Menurut dia, pola penanganan Community Base yang dijalankan oleh Suryani Institute sangat bagus, dan pola ini juga diterapkan di Belanda dan sejumlah negara lainnya.
Penanganan dengan pola Hospital Base menurutnya kurang bagus karena penderita gangguan jiwa harus tinggal lama di rumah sakit dan tidak sedikit biaya yang juga harus dikeluarkan pihak keluarga.
Sementara itu, Prof LK Suryani menyebutkan, jumlah penderita gangguan jiwa di Karangasem yang terdata sebanyak 890 orang, sementara yang tidak terdata jumlahnya masih cukup banyak. “Kita datang ke sini untuk tau situasi. Sebab selama ini orang kan taunya rumah sakit jiwa. Dokter, perawat, dan pemerintah tidak pernah tau apa yang sebenarnya terjadi,” lontarnya.

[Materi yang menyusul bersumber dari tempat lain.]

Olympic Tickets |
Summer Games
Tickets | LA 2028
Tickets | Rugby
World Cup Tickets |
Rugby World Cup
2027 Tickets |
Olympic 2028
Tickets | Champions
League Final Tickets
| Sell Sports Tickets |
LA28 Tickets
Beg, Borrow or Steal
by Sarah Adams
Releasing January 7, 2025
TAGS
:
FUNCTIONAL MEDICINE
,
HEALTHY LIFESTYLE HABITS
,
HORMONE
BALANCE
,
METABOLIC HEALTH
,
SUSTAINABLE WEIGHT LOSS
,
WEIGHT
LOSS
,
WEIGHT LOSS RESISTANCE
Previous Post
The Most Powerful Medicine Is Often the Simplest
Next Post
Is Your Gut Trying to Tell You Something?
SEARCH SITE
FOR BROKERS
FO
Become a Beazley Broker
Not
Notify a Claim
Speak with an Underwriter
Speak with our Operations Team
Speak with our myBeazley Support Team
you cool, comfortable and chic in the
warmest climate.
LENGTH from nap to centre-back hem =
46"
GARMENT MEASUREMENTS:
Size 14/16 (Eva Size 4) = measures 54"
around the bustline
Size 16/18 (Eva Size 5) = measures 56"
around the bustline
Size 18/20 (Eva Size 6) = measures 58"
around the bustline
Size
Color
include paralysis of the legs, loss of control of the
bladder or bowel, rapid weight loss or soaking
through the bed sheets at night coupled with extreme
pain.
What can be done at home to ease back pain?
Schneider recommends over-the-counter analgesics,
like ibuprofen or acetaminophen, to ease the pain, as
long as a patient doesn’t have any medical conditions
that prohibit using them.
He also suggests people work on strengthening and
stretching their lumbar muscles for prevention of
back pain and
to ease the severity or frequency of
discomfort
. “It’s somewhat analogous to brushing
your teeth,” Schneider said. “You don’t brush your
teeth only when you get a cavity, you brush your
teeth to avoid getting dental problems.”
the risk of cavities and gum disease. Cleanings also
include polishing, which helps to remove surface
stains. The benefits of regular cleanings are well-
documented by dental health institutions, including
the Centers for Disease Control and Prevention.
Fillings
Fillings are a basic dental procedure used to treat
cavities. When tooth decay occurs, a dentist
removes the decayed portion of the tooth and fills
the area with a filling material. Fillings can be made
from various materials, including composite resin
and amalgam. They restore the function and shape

Terkait kakak beradik yang mengalami gangguan jiwa ini, mereka sebanrnya sudah beberapa kali dibawa ke RSJ Bangli bahkan sampai 7 kali. Nah, ketika mereka balik dari RSJ tidak ada yang merawat dan tidak ada yang melanjutkan pengobatannya.
“Sementara mereka bilang sudah dikasih obat, sedangkan obat saja tidak cukup. Sebab harus kita didik keluarga, pasien dan lingkungan untuk bisa mempertahankan sehingga kesembuhan pasien gangguan jiwa itu akan kita peroleh,” ulasnya.
Kalau tidak, maka akan terus seperti ini dan penderita gangguan jiwa di Karangasem dan Bali akan terus bertambah. Jadi tindakan tidak hanya menterapi tetapi juga tindakan mencegah terjadinya penderita gangguan jiwa baru, sebab keluarga atau saudara si penderita gangguan jiwa jika tidak ditangani dengan baik kecenderungan besar akan ikut mengalami gangguan jiwa.
Selama ini pihaknya mengaku sudah berusaha untuk berkoordinasi dengan pihak Dinas Kesehatan Provinsi, “Bahkan saya dijanjikan mau ketemu, tapi sampai hari ini tidak pernah ada. Pak Mangku Pastika juga sudah dua periode menjadi gubernur juga belum bisa ketemu,” bebernya.
Sementara dengan Dinas Kesehatan Karangasem, pihaknya rencananya akan diberikan kesempatan untuk menangani penderita gangguan jiwa di seluruh Karangasem, tapi ternyata RSJ Bangli masuk sehingga wilayah penanganannya dibagi.
Jadi sejak tahun 2007 pihaknya hanya menangani penderita gangguan jiwa di wilayah Kecamatan Manggis, Sidemen, Abang dan Kecamatan Rendang hingga sekarang. Dan dari penelitian yang dilakukan, 48 persen pasien gangguan jiwa bisa sembuh tanpa obat sementara sisanya masih menggunakan obat. “Dan di antara mereka pasti ada yang kambuh, tapi kambuhnya tidak seperti dulu tapi menurun bisa setahun baru kambuh, tapi begitu akan kambuh segera kita berikan penanganan dengan suntik atau lainnya,” ulasnya.